Interviews

How to Create a Rumble in the Rain, With The Outsiders Creators Danya Taymor and the Kuperman Brothers

Learn how they staged a major fight scene in an onstage rainstorm.

In the Broadway musical version of S.E. Hinton’s The Outsiders, director Danya Taymor notes, the bodies of the actors are as important an element as the actual design. So when she and choreographers Jeff and Rick Kuperman were coming up with concepts for the show’s climactic “Rumble,” they needed to figure out a way to make it look both safe and realistic — which also meant rain, dirt, and blood flying alongside the punches the characters were throwing. How did they do it? Find out here.

13. The Outsiders The Rumble 02 Photo by Matthew Murphy
The rumble scene from the Broadway production of The Outsiders
(© Matthew Murphy)

This conversation has been condensed and edited for clarity.

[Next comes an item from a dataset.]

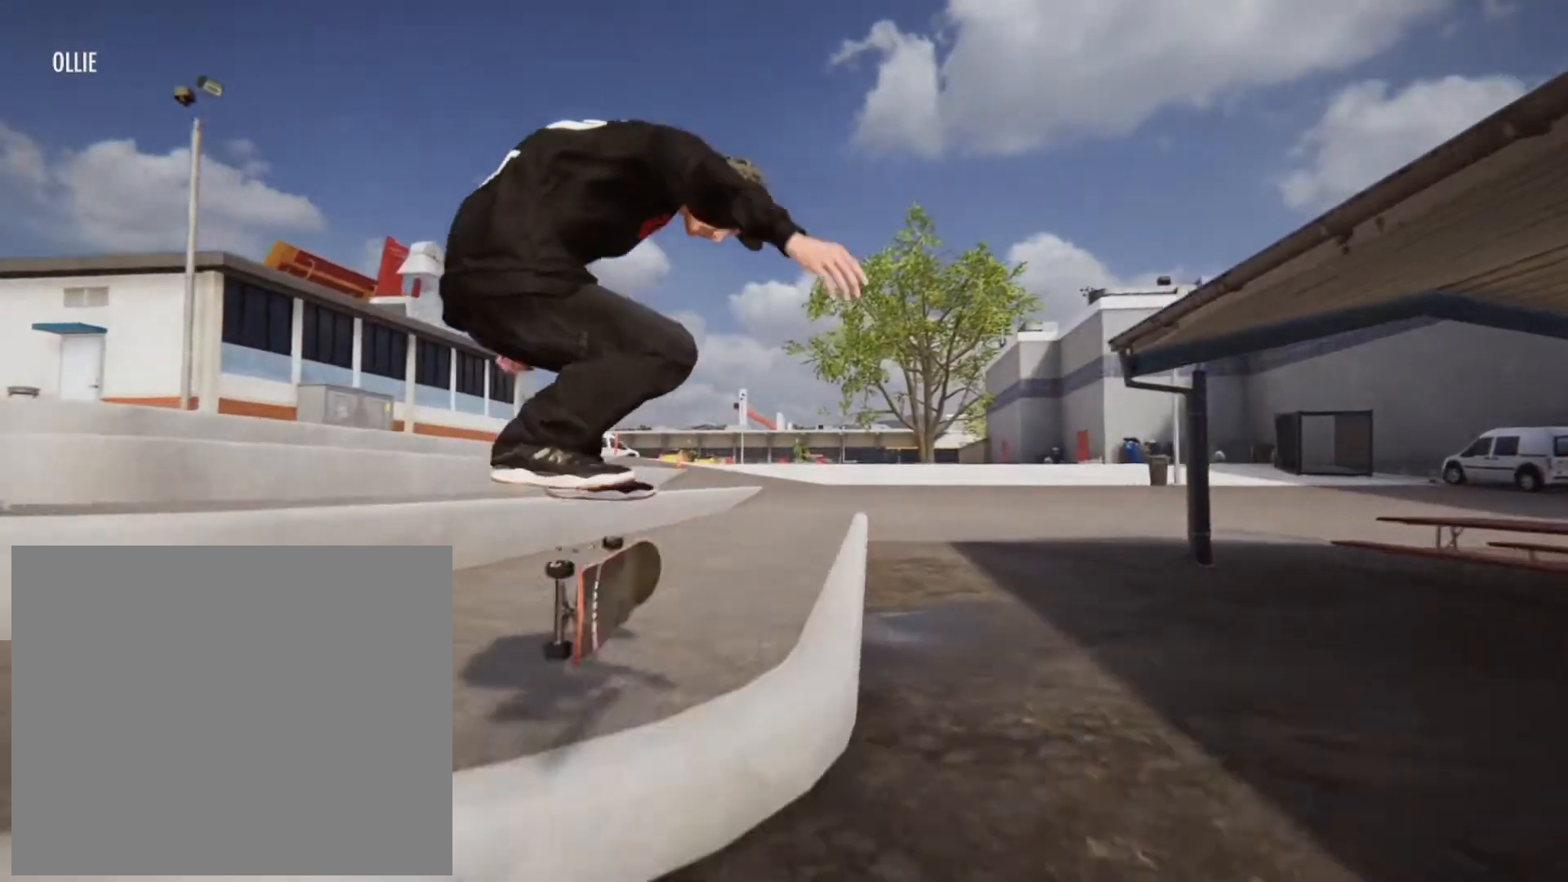
{"buttons": [], "left_stick": "up", "right_stick": "up", "events": []}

In The Outsiders, staging, choreography, fighting, and movement seem so intrinsically connected. How did you go about shaping all of that?
Danya Taymor: I wanted movement language and violence language to be created by the same brain. We didn’t want to have a fight choreographer and then a choreographer. I had met Rick and Jeff during the pandemic, and when I got this project, that meeting immediately came back to me. The other thing that was important for me was the aesthetic of bodies being one of the main scenic elements of the show, everything wanting to come from these young characters.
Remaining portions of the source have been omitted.